Baltimore Chronicle & Sentinel
By James Ridgeway
January 17, 2010
There really should be a special place in hell for pharmaceutical manufacturers who make money by exploiting the weakest and most vulnerable of patients: old people with dementia. I wrote about one such case back in April of last year:
Pharmaceutical giant Eli Lilly recently agreed to pay a record $1.4 billion dollars to settle charges that it illegally marketed the anti-psychotic drug Zyprexa as a treatment for Alzheimer’s and other forms of dementia in elderly patients. This despite the fact that the drug was not only unapproved for this “off-label” use, but had also been shown to cause obesity and diabetes.
Now, $1.4 billion might sound like a tough punishment, until you find out that Lilly’s total sales of Zyprexa have topped $37 billion. And at least some of those sales were thanks to doctors who, with guidance from Lilly drug reps, wrote thousands of prescriptions for patients with virtually no ability to defend themselves.

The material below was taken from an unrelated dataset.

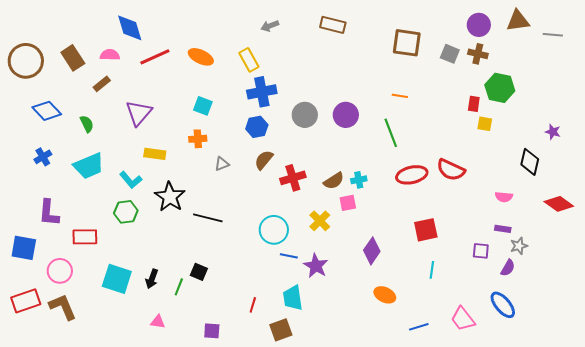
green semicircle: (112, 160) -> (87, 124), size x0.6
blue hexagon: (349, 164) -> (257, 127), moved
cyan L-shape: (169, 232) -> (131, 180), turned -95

The steep fine against Lilly apparently didn’t discourage another drugmaker, Johnson & Johnson, from using even sleazier tactics to promote its own lucrative antipsychotic for use on nursing home residents. As the New York Times reported on Friday:
Johnson & Johnson paid kickbacks to the nation’s largest nursing home pharmacy to increase the number of elderly patients taking the antipsychotic Risperdal and several other medications, according to a complaint filed Friday by the office of the United States attorney in Boston.